***** Excerpted text *****

The proposal also says companies that emit greenhouse gases should be protected from lawsuits over their contribution to climate change.

Michael B. Gerrard, the director of the Sabin Center for Climate Change Law at Columbia Law School and an expert on climate litigation, said there had been four suits brought against energy companies over climate change, including one brought by the eroding Arctic coastal town of Kivalina, Alaska. "None of those has gotten very far," Mr. Gerrard said, but "there continues to be talk of more."

Mr. Gerrard added, "If a sufficiently high carbon tax were imposed, it could accomplish a lot more for fighting climate change than liability suits."

The Climate Leadership Council's plan sets an initial tax of $40 per ton of carbon dioxide produced, which would add 36 cents to the cost of each gallon of gasoline sold. The group estimates the tax would raise more than $200 billion a year, and the rate would rise over time, dampening demand for fossil fuels. The average family of four would receive approximately $2,000 in the first year as a carbon dividend, the group says.

A tax-and-dividend plan would cut American carbon pollution even as the Trump administration withdraws from the Paris climate accord, the group says.

Exxon has said for years that it supports a carbon tax, at least in the abstract, but the company had never formally endorsed a proposal. In 2009, the company's chief executive, Rex W. Tillerson, who is now secretary of state, called carbon taxes "a more direct, a more transparent and a more effective approach" than a cap-and-trade proposal Congress was considering at the time.

In a statement, the current chief executive of Exxon Mobil, Darren W. Woods, said the company was "encouraged" by the climate group's proposal, which "aligns closely with our longstanding principles." A company spokesman said the liability component of the plan was not part of the company's decision to endorse it.

***** Data supplied *****

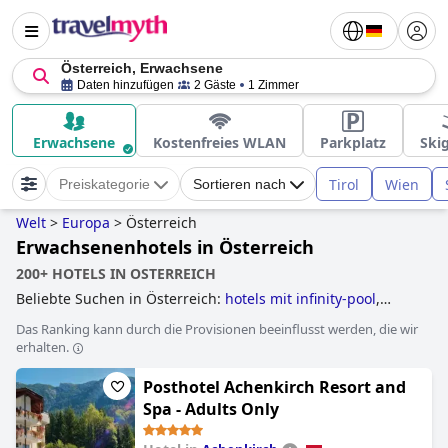
Österreich, Erwachsene
Daten hinzufügen
2 Gäste
1 Zimmer
Erwachsene
Kostenfreies WLAN
Parkplatz
Ski
Tirol
Wien
Preiskategorie
Sortieren nach
Welt
>
Europa
>
Österreich
Erwachsenenhotels in Österreich
200+ HOTELS IN OSTERREICH
Beliebte Suchen in Österreich:
hotels mit infinity-pool
,
hotels mit außenpool
,
hotels mit panorama-pool
,
hotels mit
Das Ranking kann durch die Provisionen beeinflusst werden, die wir
wasserrutsche
,
familienhotels
,
tennishotels
,
hotels mit
erhalten.
hundebetreuung
,
golfhotels
,
hotels im skigebiet
,
luxushotels
,
hotels mit fitnessstudio
,
hotels mit beheiztem
Posthotel Achenkirch Resort and
pool
,
historische hotels
,
hotels, die einige nachhaltige
praktiken umgesetzt haben
,
skihotels an der piste
,
hotels
Spa - Adults Only
mit pool
,
yoga hotels
,
wellnesshotels
,
erwachsenenhotels
,
romantische hotels
,
hotels mit aquapark
,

*****

-- Exercise 1 --
In the carbon tax article, what does the Climate Leadership Council expect to happen as the tax rate rises over time?
-- Exercise 2 --
Answer these questions from the carbon tax article:
(a) What initial tax per ton of carbon dioxide does the plan set?
(b) Which Arctic coastal town brought one of the suits against energy companies?
(c) Who is the current chief executive of Exxon Mobil?
-- Exercise 3 --
Please go on with the carbon tax article, starting after its final sentence.

-- Your response 1 --
The group expects the rising rate to dampen demand for fossil fuels.

-- Your response 2 --
(a) $40 per ton of carbon dioxide.
(b) Kivalina, Alaska.
(c) Darren W. Woods.

-- Your response 3 --
Along with the oil companies, the corporate backers include Johnson & Johnson, Unilever and Procter & Gamble. Ted Halstead, the chief executive of the Climate Leadership Council, said the group did not accept corporate contributions.

Environmental organizations, including the Nature Conservancy and the World Resources Institute, are also endorsing the plan. Individual supporters include the theoretical physicist Stephen Hawking; Steven Chu, a secretary of energy under President Barack Obama; Michael R. Bloomberg, the former New York mayor; and the Indian industrialist Ratan Tata.

The plan's Republican authors include James A. Baker III and George P. Shultz, both former secretaries of state, and Henry M. Paulson Jr., a former secretary of the Treasury.

But Mr. Halstead said the council had "moved a little more to the center," adding new leaders like Lawrence H. Summers, a secretary of the Treasury under President Bill Clinton, and Laurene Powell Jobs, a philanthropist and the widow of the Apple founder Steve Jobs.

"For this to pass, it will have to pass on a bipartisan basis," Mr. Halstead said.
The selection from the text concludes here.